= Conservas Ramirez =

Portuguese producer of canned fish products

Ramirez & Cia (Filhos), SA is a Portuguese producer of canned fish products, such as tuna and sardines with tomato sauce. It also produces other foodstuffs such as canned salads. Manuel Guerreiro Ramirez, great-grandson of the founder Sebastian Ramirez, was the owner until his death in 2022.

==Profile and history==
The company was founded in 1853. As the first canned fish undertaking in the country, the Vila Real de Santo António plant in the southern Portuguese region of Algarve was the cradle of the sector in Portugal. Applying the principle discovered by Nicholas Appert, and later drawn up into the theories of Louis Pasteur, it revolutionized the concept of food conservation in Portugal. At the start of the 20th century, exportation of products began and the first sardine steam ship was launched to the sea (in 1908), it was named Nossa Senhora da Encarnação. By the 2000s, with 250 employees, it had plants in Leça da Palmeira and Peniche, and sold 40 million cans/year exporting 45% of its production which is commercialized under its own brands.

==Internationalization==
Created in 1853 Ramirez is present in the Portuguese market and in 50 international markets with a range of 55 canned fish varieties and sixteen brands.
Ramirez's internationalization process began at the end of the 19th century, creating brands such as Cocagne in the Benelux countries (exported since 1906). Tomé in the Philippines, Canada, and the United States, Al-Fares in the Arab world, or Gabriel in South Africa are all brands of the Portuguese company. Exportation of Ramirez's canned fish products continues to grow in the markets of Austria, Spain, Belgium, the Netherlands, Luxembourg, France, Brazil, England, Switzerland, South Africa, Canada, USA, Venezuela, Angola, Mozambique, Germany, Israel, Japan, China, and Australia.

==Quality certification==
Ramirez possesses its own laboratory and complies with the HACCP system. The Ramirez quality control system has been ratified by control departments such as the Canadian Fisheries Inspection Agency (CFIA), South African Bureau Standards (SABS), European Food Safety Inspection Service (EFSIS), Food and Drugs Administration (FDA of the USA).
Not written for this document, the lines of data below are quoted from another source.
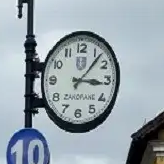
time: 3:06
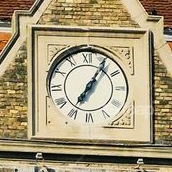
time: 7:06
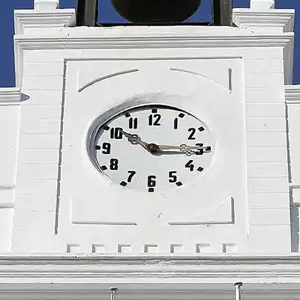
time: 10:15
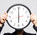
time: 5:59
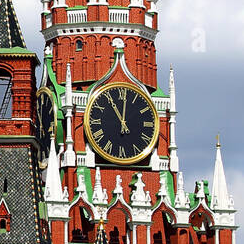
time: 11:01
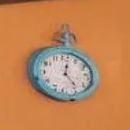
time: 12:23
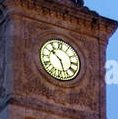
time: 10:26
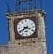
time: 3:39
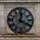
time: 12:19
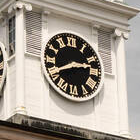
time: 2:40
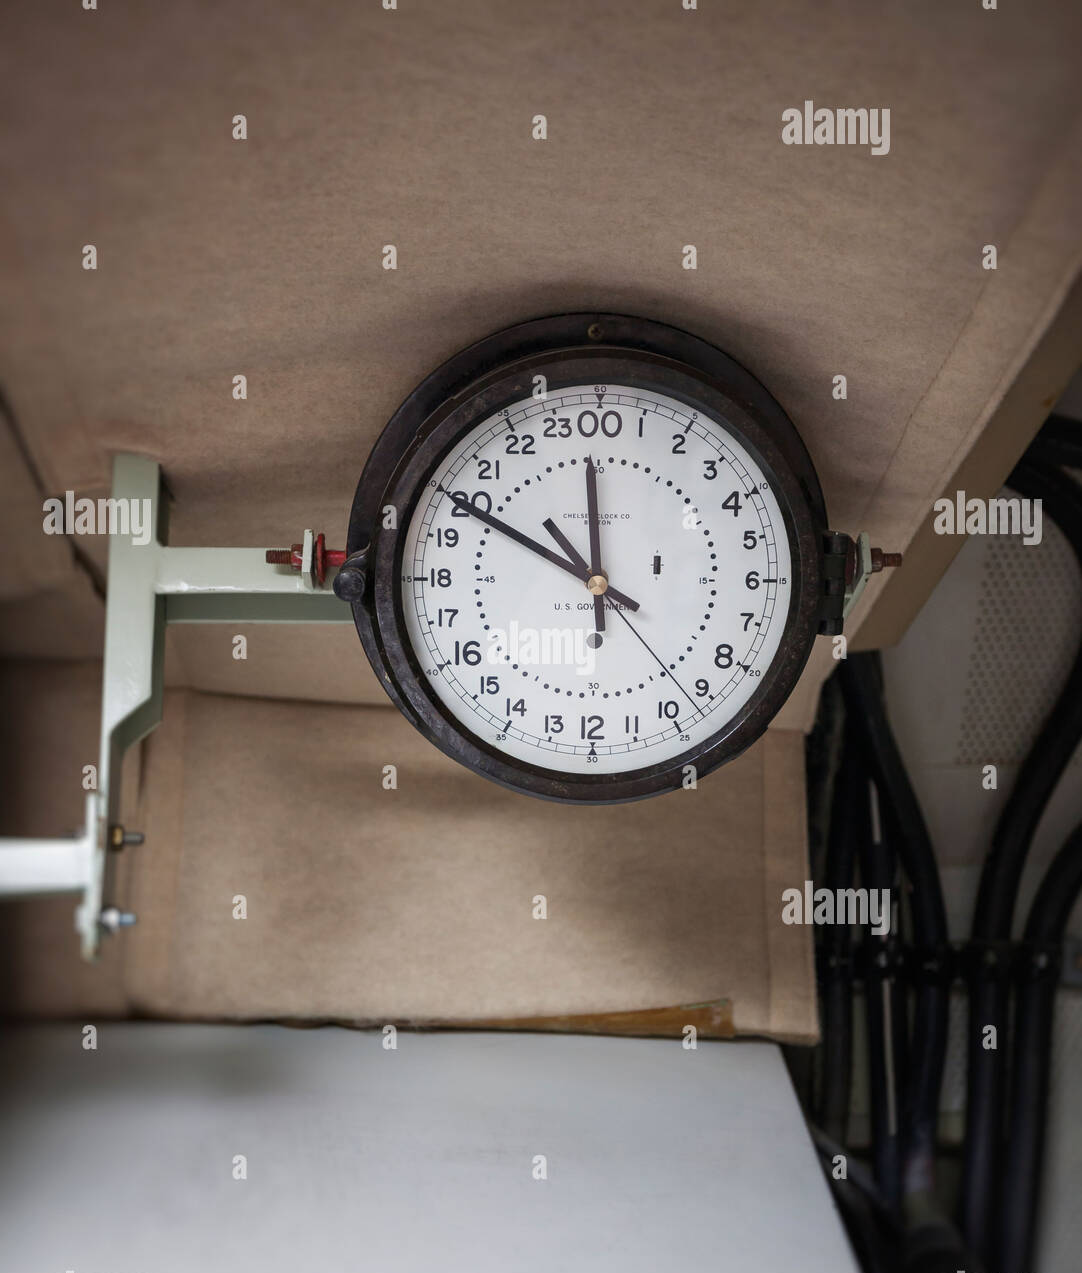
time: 11:49
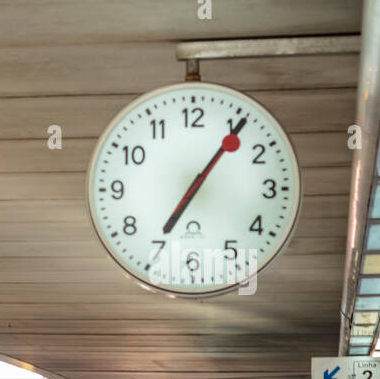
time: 7:06
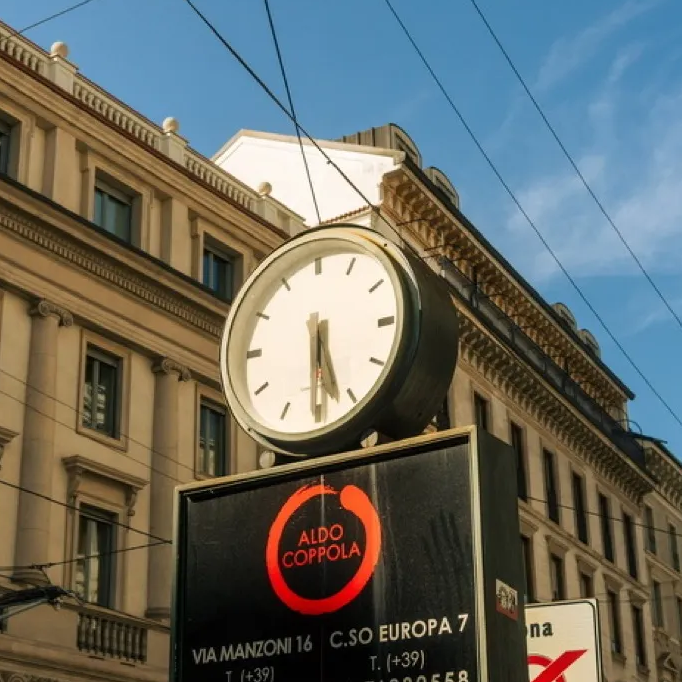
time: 5:30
Ramirez has obtained the Quality Management System certification, governed by the NP EN ISO 9001:2000 standard, attributed by SGS, a quality certification service. Ramirez has become the first Portuguese canned fish company to be accredited by SGS.

==Healthy eating==
The Ramirez Nutrition Centre, CENUTRA, set up by Ramirez, with scientific support from the Faculty of Nutrition and Food Sciences (Faculdade de Ciências da Nutrição e Alimentação) of Porto University, sponsors scientific research in health, nutrition and food sciences, especially geared towards canned fish and its benefits.
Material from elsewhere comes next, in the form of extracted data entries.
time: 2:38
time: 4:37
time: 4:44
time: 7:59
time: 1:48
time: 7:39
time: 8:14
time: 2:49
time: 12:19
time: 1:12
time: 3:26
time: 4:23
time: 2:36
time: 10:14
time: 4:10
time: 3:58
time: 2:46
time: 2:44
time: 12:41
The CENUTRA aims to seek scientific knowledge that will lead to a healthy diet and disseminate it among the community.
The goal is to help to promote the Mediterranean diet. Canned sardines have a high content of proteins and also vitamins B1, B2, PP, calcium, phosphorus, iron and copper.

==Sponsorship==

=== Education and science ===
As a sponsor of the “Hypercluster da Economia do Mar” (Hypercluster of the Sea Economy), RAMIREZ seeks through these synergies with the Porto Sea Life Center to raise awareness among the population of conservation of sea life and the strategic importance of the sea for Portugal and the planet earth.

=== Sports ===
As of 2022, Conservas Ramirez is the main jersey sponsor of the men's professional basketball team of Sport Lisboa e Benfica.